Dual-mode nitric oxide releasing vascular grafts for vascular homeostasis and antibacterial defense.

Thrombosis, restenosis, and infection remain persistent challenges for vascular grafts, often leading to graft failure and severe clinical consequences. However, existing solutions are often limited by compromised functionality or impractical manufacturing complexity. Inspired by the spatiotemporal nitric oxide (NO) release patterns of endothelial (eNOS) and inducible (iNOS) synthases in native vasculature, we propose a dual-mode NO release strategy. Through facile incorporation of BNN6, a photoresponsive N-nitrosamine NO donor, into electrospun polycaprolactone (PCL), the graft achieves sustained eNOS-like NO release comparable to that of native endothelium, along with light-triggered iNOS-mimicking bursts for rapid bacterial eradication.

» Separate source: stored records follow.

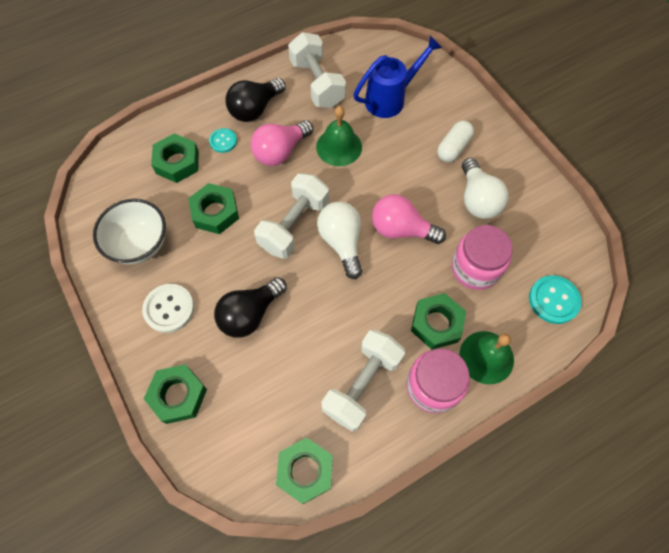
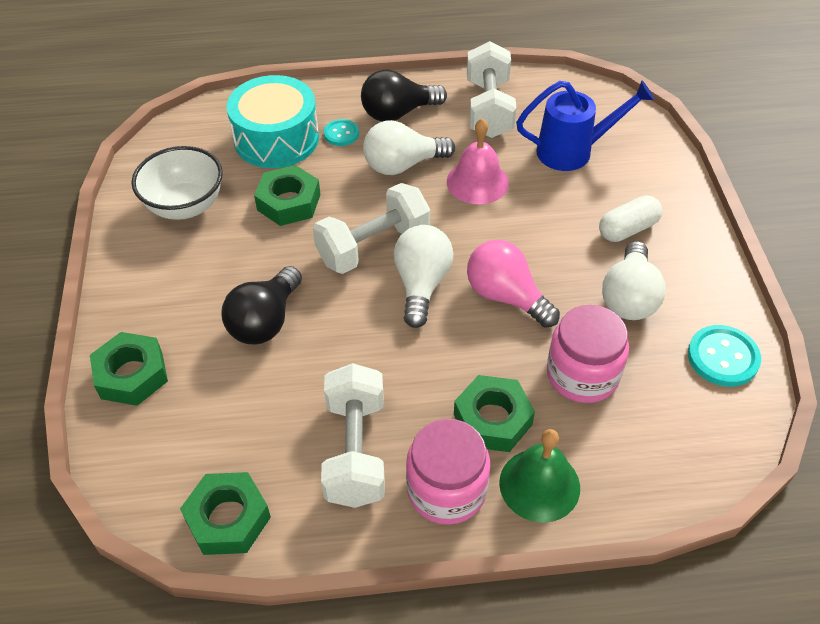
camera: 25 degrees right, 15 degrees down
(169, 308) = (177, 281): white button -> none
(177, 162) = (276, 138): green nut -> turquoise drum
(250, 314) = (265, 321): black light bulb -> black light bulb turned 45 degrees counterclockwise
(280, 151) = (403, 165): pink light bulb -> white light bulb
(339, 147) = (477, 182): green bell -> pink bell
(362, 384) = (355, 451): white dumbbell -> white dumbbell turned 60 degrees counterclockwise
(553, 300) = (674, 453): turquoise button -> turquoise button (723, 357)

The resulting PCL/BNN6 grafts exhibit tunable and long-lasting NO-releasing behavior. In vitro, eNOS-like NO release effectively suppresses platelet activation, inhibits smooth muscle cell adhesion, proliferation, and migration, and promotes macrophage polarization toward an anti-inflammatory phenotype. Upon light activation, iNOS-mimicking NO bursts efficiently eliminate both S. aureus and E. coli. In vivo, the grafts significantly attenuate inflammatory responses, and their light-activated antibacterial capability is validated in a simulated infection model. Overall, this bioinspired dual-mode NO release strategy establishes a dynamic interface between graft functionality and physiological demands, offering a promising solution to the multifactorial complications of vascular grafts through spatiotemporally controlled NO delivery. STATEMENT OF SIGNIFICANCE: Vascular grafts frequently fail due to thrombosis, restenosis, and bacterial infection. While nitric oxide (NO) plays a central role in preventing these complications, most NO-releasing materials suffer from short-lived or poorly controlled release. This study presents an eNOS/iNOS-inspired dual-mode NO-releasing graft that mimics native NO regulation-providing sustained baseline release for vascular homeostasis and light-triggered bursts for antibacterial defense. The system couples ease of fabrication with robust in vitro and in vivo performance, integrating antithrombotic, anti-hyperplastic, and antibacterial functions into a single platform. This work offers a promising strategy to enhance the long-term success of vascular implants and may inform future development of smart, responsive biomaterials.